顾寒舟眼睛一亮,脱口接上:“只守清涟夏月辉。”
“好一个‘只守清涟夏月辉’!”苏砚拍掌,“沈兄这句,大有深意啊。”
沈青岚垂下眼帘,没有接话。船行至一片浓荫下,他忽然轻声问:“二位可曾想过,若有一日,不得不违背本心去做事,当如何?”
这问题来得突兀。苏砚愣了愣,说:“那要看是什么事了。若关乎大义,自然不能妥协。”
顾寒舟却问:“沈兄为何有此一问?”
沈青岚望着水面自己的倒影,声音飘忽:“只是忽然想到。这世间,总有许多不得已。”
一时间,三人都沉默了。只有船橹划水的声音,和远处隐隐约约的采莲歌。
过了许久,顾寒舟才缓缓道:“家父曾说,人生在世,有所为有所不为。但何为‘可为’,何为‘不可为’,往往不是非黑即白。”他顿了顿,“我只愿自己将来无论面对何种境地,都能守住心中那条线。”
苏砚若有所思。他想起父亲经商时那些不得不做的应酬,那些言不由衷的客套,忽然有些理解沈青岚的问题了。
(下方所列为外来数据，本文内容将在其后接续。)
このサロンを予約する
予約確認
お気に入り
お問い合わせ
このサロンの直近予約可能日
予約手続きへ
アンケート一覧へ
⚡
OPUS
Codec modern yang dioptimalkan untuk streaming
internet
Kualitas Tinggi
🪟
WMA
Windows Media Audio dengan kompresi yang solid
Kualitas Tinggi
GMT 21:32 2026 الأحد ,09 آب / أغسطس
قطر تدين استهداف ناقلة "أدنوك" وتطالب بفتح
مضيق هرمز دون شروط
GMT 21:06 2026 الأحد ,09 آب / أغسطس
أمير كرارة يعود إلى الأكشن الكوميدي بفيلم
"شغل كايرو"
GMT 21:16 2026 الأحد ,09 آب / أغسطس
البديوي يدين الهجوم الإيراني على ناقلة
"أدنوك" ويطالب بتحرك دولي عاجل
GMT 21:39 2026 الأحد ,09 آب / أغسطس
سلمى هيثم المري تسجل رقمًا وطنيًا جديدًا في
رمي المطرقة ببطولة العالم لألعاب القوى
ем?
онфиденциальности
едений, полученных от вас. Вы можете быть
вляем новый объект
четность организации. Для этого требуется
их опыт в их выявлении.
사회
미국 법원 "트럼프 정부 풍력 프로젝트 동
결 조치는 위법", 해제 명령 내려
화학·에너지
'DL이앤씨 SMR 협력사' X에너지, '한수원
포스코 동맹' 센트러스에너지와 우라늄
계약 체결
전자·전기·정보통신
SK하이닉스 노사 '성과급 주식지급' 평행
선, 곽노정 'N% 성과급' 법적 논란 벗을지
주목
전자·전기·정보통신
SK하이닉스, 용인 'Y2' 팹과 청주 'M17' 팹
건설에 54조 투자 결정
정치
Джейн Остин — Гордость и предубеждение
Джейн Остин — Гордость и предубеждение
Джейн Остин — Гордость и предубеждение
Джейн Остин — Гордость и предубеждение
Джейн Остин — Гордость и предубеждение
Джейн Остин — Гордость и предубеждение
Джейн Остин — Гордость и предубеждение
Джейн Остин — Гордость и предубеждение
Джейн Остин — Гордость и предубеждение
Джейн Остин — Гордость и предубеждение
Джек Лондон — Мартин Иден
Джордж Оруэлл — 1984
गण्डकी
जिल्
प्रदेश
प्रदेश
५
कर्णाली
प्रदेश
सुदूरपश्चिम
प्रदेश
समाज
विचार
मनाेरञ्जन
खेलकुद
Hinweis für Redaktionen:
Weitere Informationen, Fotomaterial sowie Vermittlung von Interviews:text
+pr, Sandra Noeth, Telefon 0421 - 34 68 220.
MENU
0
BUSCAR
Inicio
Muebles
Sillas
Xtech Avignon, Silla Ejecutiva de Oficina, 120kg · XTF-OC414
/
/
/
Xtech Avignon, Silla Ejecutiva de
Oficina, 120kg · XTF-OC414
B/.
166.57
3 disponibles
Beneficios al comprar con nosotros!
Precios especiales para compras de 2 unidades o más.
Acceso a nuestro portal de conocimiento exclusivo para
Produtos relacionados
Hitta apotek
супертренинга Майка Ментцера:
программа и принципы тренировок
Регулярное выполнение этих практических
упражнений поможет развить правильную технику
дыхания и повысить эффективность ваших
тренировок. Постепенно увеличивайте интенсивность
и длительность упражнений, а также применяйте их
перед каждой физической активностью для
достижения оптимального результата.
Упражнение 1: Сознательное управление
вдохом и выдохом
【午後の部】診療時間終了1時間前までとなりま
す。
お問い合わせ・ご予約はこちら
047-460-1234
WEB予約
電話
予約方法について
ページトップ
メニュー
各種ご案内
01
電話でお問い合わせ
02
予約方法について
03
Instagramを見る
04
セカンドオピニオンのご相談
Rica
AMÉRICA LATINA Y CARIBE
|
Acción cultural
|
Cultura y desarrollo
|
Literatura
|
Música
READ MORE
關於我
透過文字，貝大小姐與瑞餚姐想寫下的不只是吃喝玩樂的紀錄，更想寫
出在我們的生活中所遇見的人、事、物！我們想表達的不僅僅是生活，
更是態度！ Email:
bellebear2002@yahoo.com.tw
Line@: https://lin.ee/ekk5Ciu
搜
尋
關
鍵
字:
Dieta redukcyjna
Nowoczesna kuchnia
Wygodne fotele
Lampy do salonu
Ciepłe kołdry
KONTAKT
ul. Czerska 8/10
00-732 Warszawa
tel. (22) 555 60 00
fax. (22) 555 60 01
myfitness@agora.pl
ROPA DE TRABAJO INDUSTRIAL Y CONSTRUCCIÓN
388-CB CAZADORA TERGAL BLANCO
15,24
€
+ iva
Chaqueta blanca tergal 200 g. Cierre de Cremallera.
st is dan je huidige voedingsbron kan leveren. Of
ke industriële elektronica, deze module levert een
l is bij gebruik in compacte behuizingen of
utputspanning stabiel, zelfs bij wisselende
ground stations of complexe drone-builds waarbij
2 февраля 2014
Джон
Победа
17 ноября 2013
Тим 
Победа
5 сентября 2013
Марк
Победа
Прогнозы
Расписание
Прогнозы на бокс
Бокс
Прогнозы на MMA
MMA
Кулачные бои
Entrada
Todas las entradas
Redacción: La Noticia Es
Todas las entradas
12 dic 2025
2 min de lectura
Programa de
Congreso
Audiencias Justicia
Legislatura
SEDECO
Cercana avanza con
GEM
夕阳西下时,三人上了岸。临别前,沈青岚忽然对顾寒舟说:“令堂的点心,很好吃。替我多谢她。”
“沈兄喜欢就好。”顾寒舟微笑,“家母若知道,定会高兴。”
回程路上,苏砚问顾寒舟:“你觉不觉得,沈兄心里藏着很多事?”
顾寒舟望着天边渐暗的霞光,轻声道:“每个人都有自己的故事,只是有些人不愿说罢了。”
“那你呢?”苏砚忽然问,“顾兄心里可藏着事?”
顾寒舟脚步微顿,随即笑道:“我?我能有什么心事。不过是个寻常书生罢了。”
可苏砚分明看见,在他说这话时,眼中闪过一丝极快的东西——像是忧虑,又像是决心。
桃花落了,荷叶初展。
此刻,他们是三个在湖边谈诗论道的少年,以为光阴很长,未来很远。